The Inflation Reduction Act put America on the path to achieve a net-zero carbon economy over the next 25 years. Research published by the National Library of Medicine estimates that, by leaving that path, Trump’s energy policies will lead to nearly 990,000 asthma attacks, more than 40,000 heart attacks, 1.5 million respiratory illnesses, and 3.3 million lost workdays in 2050 alone.
Trump’s EPA is gutting clean air rules, including limits on greenhouse gas emissions. One analysis found that every dollar polluters save by eliminating these rules will cost the American people six dollars in hospital and healthcare bills.
Trump talks about bringing manufacturing jobs back to America. Last year, there were nearly 3.6 million jobs in America’s clean-energy sector. The sector’s jobs grew more than twice as fast as the rest of the workforce. Trump’s policies “could reverse years of progress and put hundreds of thousands of workers at risk,” according to Bob Keefe, whose organization E2 monitors the nation’s energy employment.
The clean-energy sector was “one of the hottest and most promising job sectors in the country at the end of 2024,” Keefe says. “Now, clean energy job growth is at serious risk — and with it, our overall economy.”
Homeowners’ insurance costs have increased by 70 percent since 2021, due in part to climate change. Nearly half of the nation’s homeowners say their premiums have gone up over the last year.
Heatwaves and droughts are significant factors contributing to the rise in food prices. “Until we get to net-zero emissions, extreme weather will only get worse, and it’s already damaging crops and pushing up the price of food all over the world,” according to Maximilian Kotz of the Potsdam Institute for Climate Impact Research in Germany. Other researchers warn that food costs may rise by 3.2 percent annually due to higher average temperatures.
Researchers funded in part by the National Science Foundation reported in June that the loss of clean-energy investments will cost Americans $160 billion in income over the next decade. The same study concluded that Trump’s cuts in clean-energy investments will reduce GDP by more than $1 trillion over 10 years.

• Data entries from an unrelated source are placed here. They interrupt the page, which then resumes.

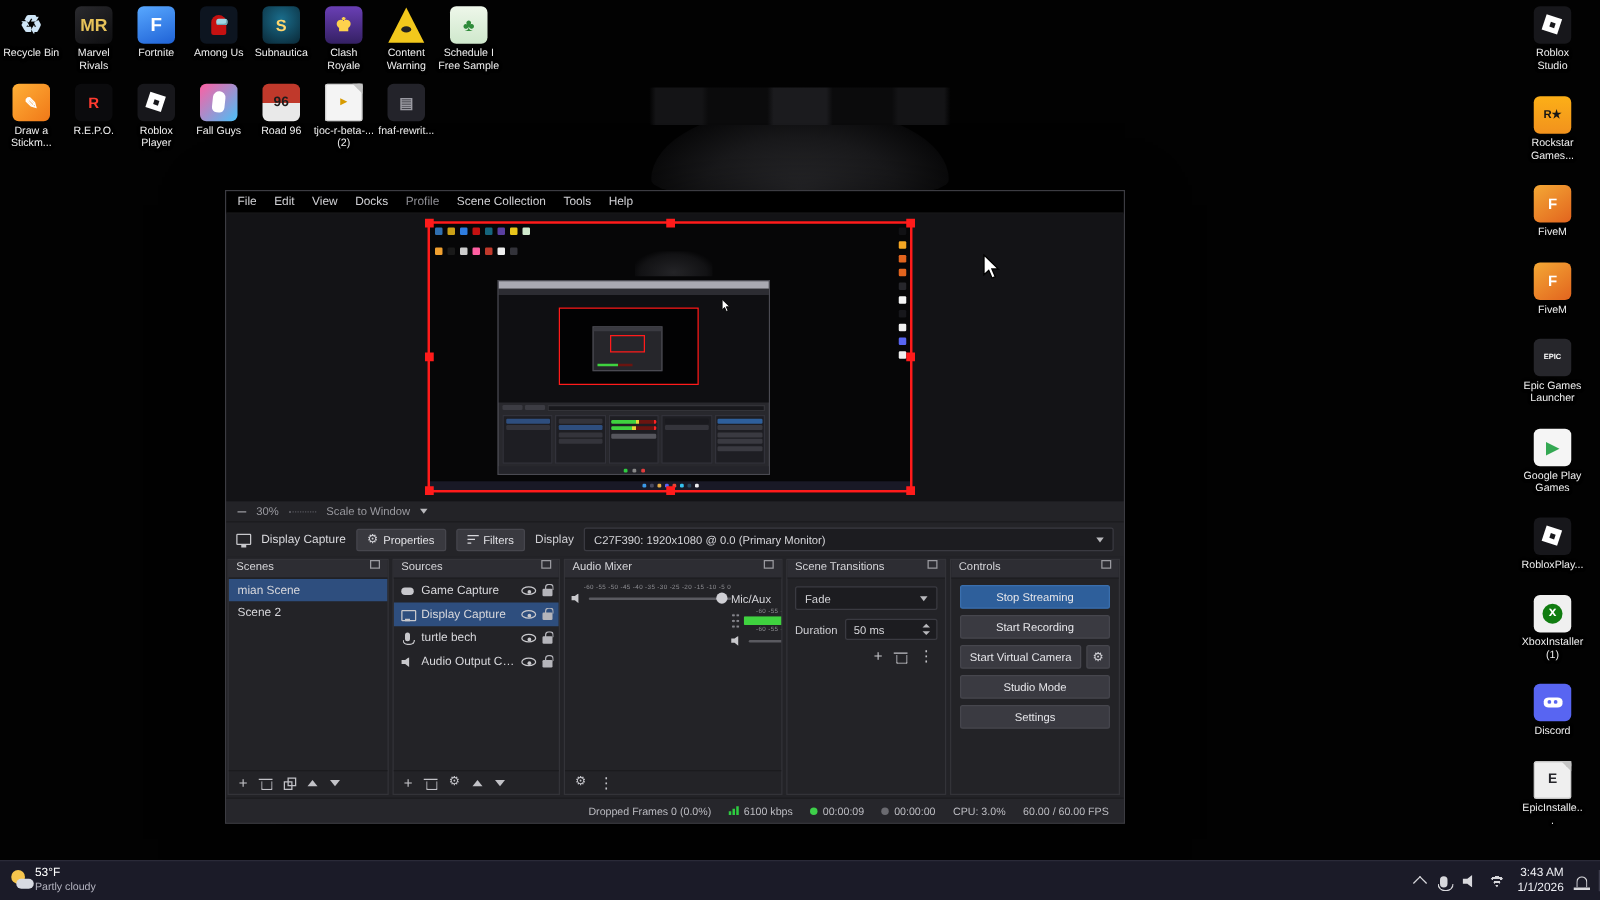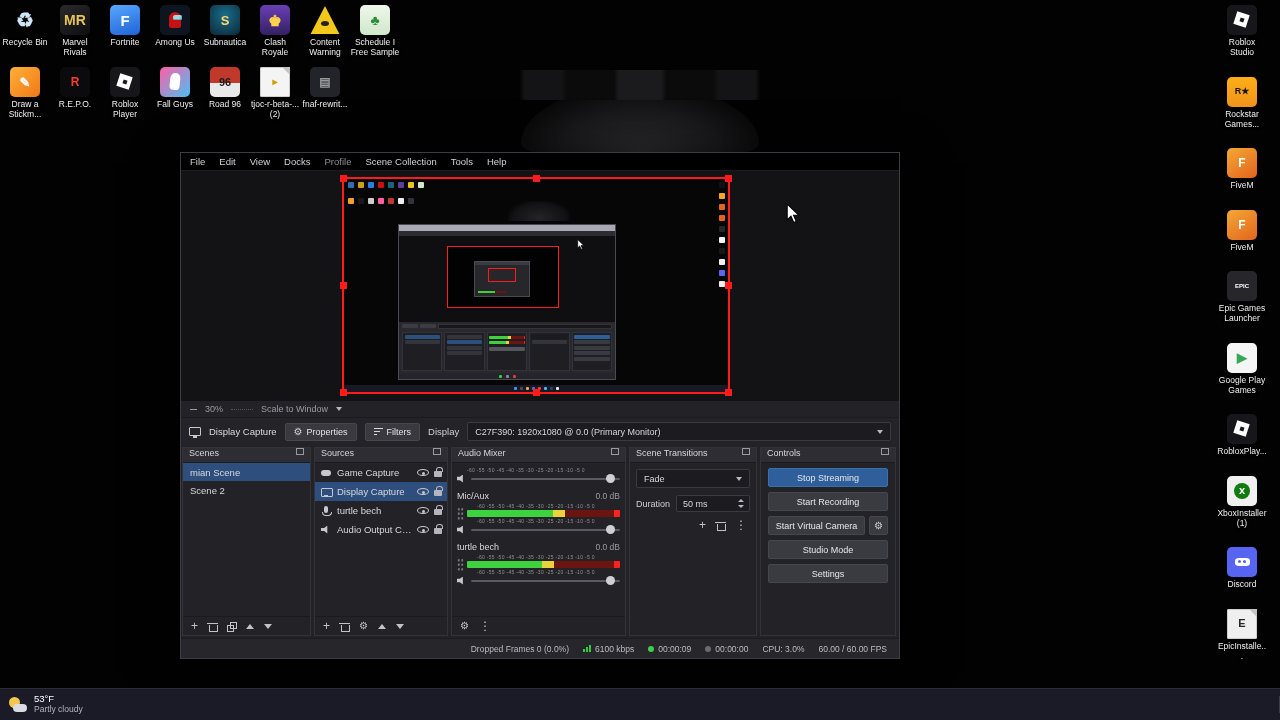--- a/index.html
+++ b/index.html
@@ -142,7 +142,7 @@
 .lock::before{content:"";position:absolute;top:-4px;left:1.5px;width:5px;height:4px;border:1px solid #b5b5bb;border-bottom:none;border-radius:3px 3px 0 0}
 
 
-.mixer-body{padding:4px 5px;display:flex;flex-direction:column}
+.mixer-body{padding:4px 5px;display:flex;flex-direction:row}
 .mx-ticks{font-size:5px;color:#8f8f94;white-space:nowrap;overflow:hidden;letter-spacing:.3px;padding-left:10px;height:6px;line-height:6px}
 .mx-sliderrow{display:flex;align-items:center;gap:5px;height:11px}
 .spk{width:9px;height:8px;background:#c8c8cc;clip-path:polygon(0 28%,32% 28%,65% 0,65% 100%,32% 72%,0 72%);flex:0 0 auto}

Trump wants “American energy dominance,” but he’s betting the nation’s future on the wrong resources, leaving the global clean energy market to China. The International Energy Agency expects clean-energy investment to grow to a record $2.2 trillion this year, nearly twice the investment in fossil fuels. It expects global oil demand to peak in five years.
If we connect the dots, perhaps Americans would demand that Congress restore the nation’s investments in clean energy. Maybe more clean-energy champions would run for Congress next year. What we know for certain is that Trump’s formula of rising inflation, higher energy bills, lost jobs, dirty air, poor public health and relentless weather catastrophes will not make America great again.
William S. Becker is co-editor of and a contributor to “Democracy Unchained: How to Rebuild Government for the People,” and a contributor to Democracy in a Hotter Time, named by the journal Nature as one of 2023’s five best science books. He previously served as a senior official in the Wisconsin Department of Justice. He is currently executive director of the Presidential Climate Action Project.